“Bergsteiger am Hang erfroren. Der Schneesturm war unerbittlich.” Da ist ein Berg, der einfach nur da steht. Und doch kommen Menschen an ihm zu Tode. Wir vermenschlichen den Berg, halten ihn für unerbittlich und grausam. Und doch tut er nichts anderes, als da zu stehen. Manchmal gehen wir davon aus, dass uns etwas oder jemand etwas Böses will. Diese Einstellung ist oft so anstrengend … (Text & Bild: © Dunja Voos)
Komplexe Situationen
“Der Prüfer hat mich durchfallen lassen – er wollte nicht, dass ich diese Prüfung bestehe.” Ein komplizierte Aussage, denn es gibt viele komplexe Situationen im zwischenmenschlichen Bereich. Vielleicht war Antipathie im Spiel, vielleicht war der Prüfer ein kleiner Sadist. Vielleicht war er aber auch ein besorgter Mensch, der den Prüfling mit so viel Unsicherheit nicht ins Berufsleben entlassen wollte. Vielleicht hat der Prüfling ganz objektiv die Punktzahl nicht erreicht.
Wenn Kinder ihre Eltern verlassen
“Du denkst immer, ich will Dir was Böses”, sagt die Mutter zum Kind. Das Kind empfindet es so, wenn die Mutter ihm Hausarrest gibt, bis es die Hausaufgaben erledigt hat. Es empfindet es auch so, wenn es eine depressive Mutter hat, die es mit Schweigen bestraft. “Das kann doch nur eine böswillige Mutter sein”, meinen wir zu wissen. Ja, es fühlt sich so an. Es ist uns zum Schaden. Es bedrückt uns, es verletzt uns, macht uns das Leben schwer. Spricht man mit dieser Mutter in einer Psychotherapie, spürt man, dass ihre Verzweiflung genauso groß ist wie die ihres Kindes.
Unsicherheit
Ob der andere gewollt etwas “Böses” mit uns vorhatte, ob er uns wirklich schaden wollte, das wissen wir nicht unbedingt. Kinder verlassen als junge Erwachsene häufig ihre Eltern aus tiefen Gefühlen der Hilflosigkeit, Sprachlosigkeit und Verletztheit heraus. Was da wie wo wann genau passiert ist, ist oft nur schwer zu erfassen. Fest steht: Das Kind hat das Gefühl, sich selbst zu schaden, wenn es bei dieser Mutter/bei diesem Vater bleibt. Ob die Eltern etwas “Böses” wollten, bleibt weiterhin unklar.

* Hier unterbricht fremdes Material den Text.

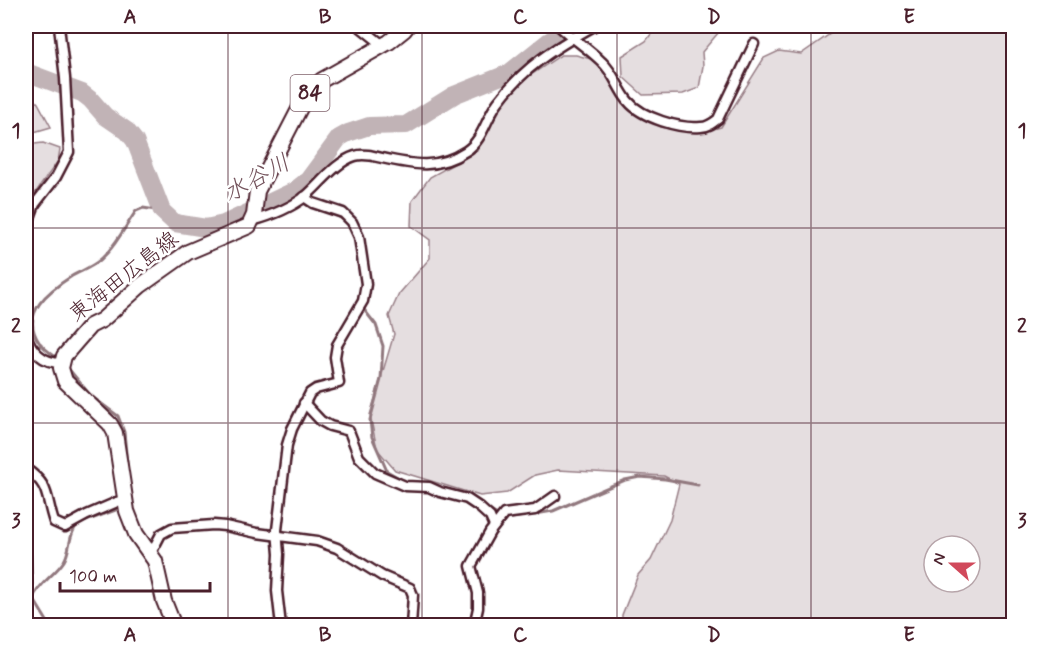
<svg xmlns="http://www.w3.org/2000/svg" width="1039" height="651" font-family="Mynerve,'Klee One',sans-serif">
  <rect width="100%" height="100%" fill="#fff"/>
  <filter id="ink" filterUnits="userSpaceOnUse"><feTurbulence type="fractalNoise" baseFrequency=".0167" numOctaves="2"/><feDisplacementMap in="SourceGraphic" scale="12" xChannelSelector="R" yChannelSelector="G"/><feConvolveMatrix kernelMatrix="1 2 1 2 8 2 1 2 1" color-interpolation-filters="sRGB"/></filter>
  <g filter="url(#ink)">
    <g fill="#e5dee0" stroke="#987e86" stroke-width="1.5" fill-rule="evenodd">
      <polygon points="657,26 724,26 702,52 703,66 699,88 683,94 643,95 623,77 622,56 646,41"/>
      <path d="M837,26h176v599h-391v-10l16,-40 13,-15 19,-40 9,-36 -15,-8 -106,-6 -23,5 -28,18 -27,3 -85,-26 -18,-21 -7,-34 24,-81 -5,-18 10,-22 31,-36v-18l-19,-14 1,-25 18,-24 47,-26 17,-32 4,-15 30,-27 33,-22h15l15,4 11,9 12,20 21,26 28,14 38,4 20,-5 43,-69 15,-7 22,3 36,-25zM934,546h36v36h-36z"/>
      <polygon points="26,90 38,103 51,127 34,132 26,133"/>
      <polygon points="43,143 60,149 58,161 26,206 26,145"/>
      <polygon points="26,538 31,547 33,587 26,600"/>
    </g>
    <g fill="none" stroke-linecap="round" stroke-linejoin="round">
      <g stroke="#91787e" stroke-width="3">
        <polyline points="288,195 297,199"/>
        <path d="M302,202c18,9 44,11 51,31 4,11 3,23 7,33"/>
        <polyline points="362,307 376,325 383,346 381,379 370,420 372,437 387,471 406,482"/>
        <path d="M60,360c-7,-5 -16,-11 -21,-18 -20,-29 11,-52 33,-66 9,-5 20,-9 28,-16 15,-13 25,-33 36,-49l7,-3 19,3"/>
        <polyline points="26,362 41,344"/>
        <polyline points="67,367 91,396 118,416 124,432 128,475"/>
        <polyline points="445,489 465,494 494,513 504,518 512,518 553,511 625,480 640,477 665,479 698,485"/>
        <polyline points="83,522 121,508"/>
        <path d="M50,626l-17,-28c6,-15 22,-23 31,-37 7,-12 4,-26 13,-36"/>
      </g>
      <polyline stroke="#c1b3b6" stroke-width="18" points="26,72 82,93 91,100 105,116 127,131 135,141 162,211 175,223 206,228 224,224 294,191 308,180 339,138 348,133 369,126 406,125 454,95 509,73 548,42 574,26"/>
      <g stroke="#4a1f2b" stroke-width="13">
        <g id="minor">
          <polyline points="359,26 383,45"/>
          <path d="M559,26c14,13 30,23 43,36 12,11 16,27 26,39 14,17 52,28 73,26 7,0 12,-4 17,-8l36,-75"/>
          <path d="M252,221c18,-5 40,-14 54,-25 15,-13 30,-34 49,-40 9,-3 19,0 27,2 32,7 55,12 84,-7 17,-11 20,-33 32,-49 26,-35 58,-55 96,-76"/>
          <polyline points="26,229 35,204 56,177 69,152 65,78 59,26"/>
          <path d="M26,334c5,17 17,29 35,29"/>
          <polyline points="304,403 321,421 330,426 349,431 359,457 375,473 405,486 429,487 440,492 467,499 479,507 490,517 494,526"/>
          <path d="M26,469c25,17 19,27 28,53l11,5 22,-12 37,-16"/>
          <polyline points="151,553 161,534 172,528 214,525 225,526 257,533 317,541 337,548 382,576 410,588 413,595 411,626"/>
          <polyline points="281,626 277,591 279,554 277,530 287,445 292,429 310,393 316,389 339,383 335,357 337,345 363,301 366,284 359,237 352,222 343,213 313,203 304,197"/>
          <polyline points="474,626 478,608 478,593 471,566 490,532 504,514 535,510 555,496"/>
        </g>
      </g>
      <g stroke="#4a1f2b" stroke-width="18">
        <polyline id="primary" points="174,626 164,601 155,561 136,534 127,511 115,433 110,424 65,381 61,368 64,356 90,326 102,320 140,286 188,252 249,226 254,215 257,191 305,98 322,80 389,42 404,30 407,26"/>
      </g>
      <use href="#minor" stroke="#fff" stroke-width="8"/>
      <use href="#primary" stroke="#fff" stroke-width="14"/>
    </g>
  </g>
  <path fill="none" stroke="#4a1f2b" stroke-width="1.5" stroke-opacity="0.55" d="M228,26v600M422,26v600M617,26v600M811,26v600M26,228h988M26,423h988"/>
  <g text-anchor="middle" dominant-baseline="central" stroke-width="5" stroke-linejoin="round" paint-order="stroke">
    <rect fill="#fff" stroke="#80626b" stroke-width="1.5" x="290.5" y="75" width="39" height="36" rx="4.5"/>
    <g font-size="21" font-weight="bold" fill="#4a1f2b">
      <text x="310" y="93">84</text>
    </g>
    <g font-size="22" fill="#4a1f2b" stroke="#fff">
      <text transform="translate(124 277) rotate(-38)">東海田広島線</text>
    </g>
    <g font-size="24" font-style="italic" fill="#74535c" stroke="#fff">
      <text transform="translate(257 179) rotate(-29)">水谷川</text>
    </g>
  </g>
  <rect width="1039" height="651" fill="none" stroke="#fff" stroke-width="66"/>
  <g transform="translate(952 564) rotate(291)"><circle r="28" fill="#ffffff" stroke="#b7a5aa" stroke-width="1.5"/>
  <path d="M0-4.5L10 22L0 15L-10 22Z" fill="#d1495b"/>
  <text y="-9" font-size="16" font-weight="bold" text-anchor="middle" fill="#4a1f2b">N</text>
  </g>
  <path d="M60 582v9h150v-9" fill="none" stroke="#4a1f2b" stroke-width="3"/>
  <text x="69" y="582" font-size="18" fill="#4a1f2b" stroke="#ffffff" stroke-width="4.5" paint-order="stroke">100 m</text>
  <rect x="33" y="33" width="973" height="585" fill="none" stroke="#4a1f2b" stroke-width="2"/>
  <g font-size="20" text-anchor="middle" font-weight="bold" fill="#4a1f2b">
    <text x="130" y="23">A</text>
    <text x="325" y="23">B</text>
    <text x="520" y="23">C</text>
    <text x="714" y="23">D</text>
    <text x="909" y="23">E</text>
    <text x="16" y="137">1</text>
    <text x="1022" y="137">1</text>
    <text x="16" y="332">2</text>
    <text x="1022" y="332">2</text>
    <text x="16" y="527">3</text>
    <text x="1022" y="527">3</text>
    <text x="130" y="641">A</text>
    <text x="325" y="641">B</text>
    <text x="520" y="641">C</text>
    <text x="714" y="641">D</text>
    <text x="909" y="641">E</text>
  </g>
</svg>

Unsere Einstellung macht uns das Leben schwer
“Meine Vorgesetzten wollen sicher nicht, dass ich da weiterkomme. Sie versperren mir den Weg.”, so das Erleben. Doch dieses Erleben erschwert die Kommunikation. Wir nähern uns dem anderen mit negativen inneren Vorzeichen, wenn wir glauben, er wolle uns schaden. Es kann hilfreich sein, sich bewusst zu machen, dass das ein Empfinden ist, das wir vielleicht aus Kindertagen mitgenommen haben. Vielleicht wollten uns unsere Eltern aus den verschiedensten Gründen unbewusst tatsächlich kleinhalten.
Verschiedene Sichtweisen helfen
Wir können uns das Leben erleichtern, indem wir in uns horchen. Wenn wir bemerken, dass wir dem anderen etwas “Böses” unterstellen, können wir uns fragen: Hat er/sie vielleicht einfach keine Zeit, weil er/sie ebenso überfordert ist wie wir? Schämt sich der andere, fühlt er sich schuldig, hat er Angst? Machen uns entgegenstehende Gesetze das Leben schwer, sodass es in bestimmten Situationen keine Klarheit geben kann? War die “böse Mutter” vielleicht depressiv? Leidet der andere vielleicht ständig unter der Angst, seine Autorität zu verlieren? Oder reagiert er nur so abwehrend, weil wir schon mit einer negativen Einstellung auf ihn zukommen?
Ablassen
Wenn wir glauben, der andere wolle uns etwas Böses, dann gehen wir einen Kampf mit ihm ein. Wir haben innerlich schon die Pistole gezückt, bevor der andere überhaupt die Chance hatte, uns gegenüber zu treten. Von dieser Abwehr-Haltung abzulassen ist – je nachdemn, was wir erlebt haben – unglaublich schwierig. Loslassen ist oftmals schwieriger als Festhalten. Kann sein, dass wir manchmal enttäuscht werden und uns sagen: “Hab’ ich’s doch gewusst!” Es kann aber ebenso oft passieren, dass wir denken: “Ich bin überrascht! Ich hätte nie gedacht, dass er/sie so besorgt ist, so nett, so bemüht. Ich hatte ein ganz falsches Bild.”